Medical Image Enhancement Using Histogram Processing and Feature Extraction for Cancer Classification
This work addresses the need for better contrast in MRI images to aid physicians in diagnosing cancer, but it appears incremental as it applies existing methods like histogram equalization and SVM without introducing new paradigms.
The paper tackled the problem of low contrast in MRI images for cancer diagnosis by comparing histogram equalization techniques to enhance image quality and using K-means and SVM for tumor segmentation and classification, resulting in improved visual quality and feature extraction for medical applications.
MRI (Magnetic Resonance Imaging) is a technique used to analyze and diagnose the problem defined by images like cancer or tumor in a brain.

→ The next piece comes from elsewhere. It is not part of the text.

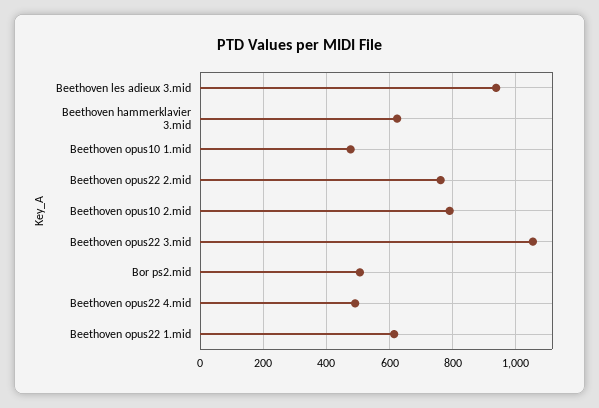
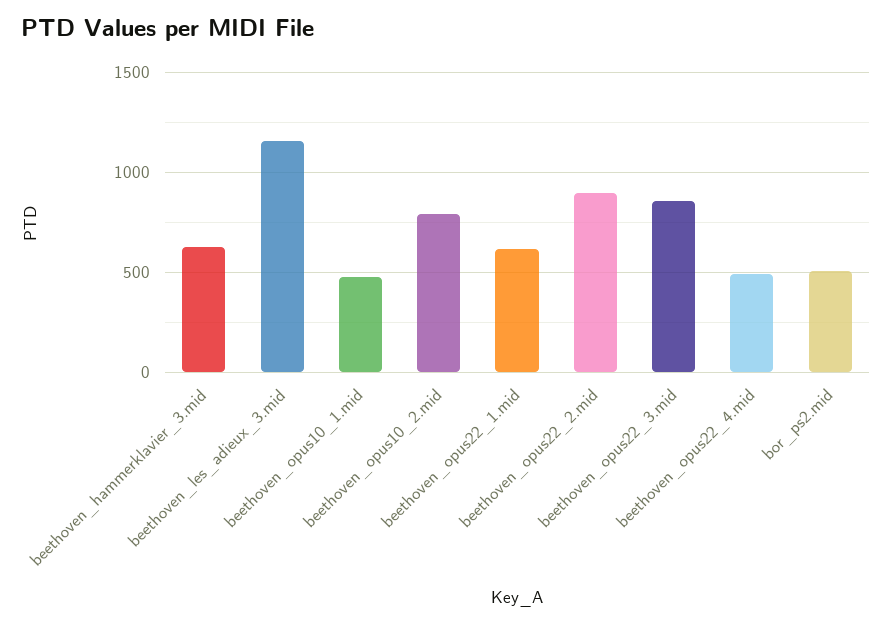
Beethoven les adieux 3.mid: 940 -> 1150
Beethoven opus22 2.mid: 760 -> 900
Beethoven opus22 3.mid: 1060 -> 850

Physicians require good contrast images for better treatment purpose as it contains maximum information of the disease. MRI images are low contrast images which make diagnoses difficult; hence better localization of image pixels is required. Histogram Equalization techniques help to enhance the image so that it gives an improved visual quality and a well defined problem. The contrast and brightness is enhanced in such a way that it does not lose its original information and the brightness is preserved. We compare the different equalization techniques in this paper; the techniques are critically studied and elaborated. They are also tabulated to compare various parameters present in the image. In addition we have also segmented and extracted the tumor part out of the brain using K-means algorithm. For classification and feature extraction the method used is Support Vector Machine (SVM). The main goal of this research work is to help the medical field with a light of image processing.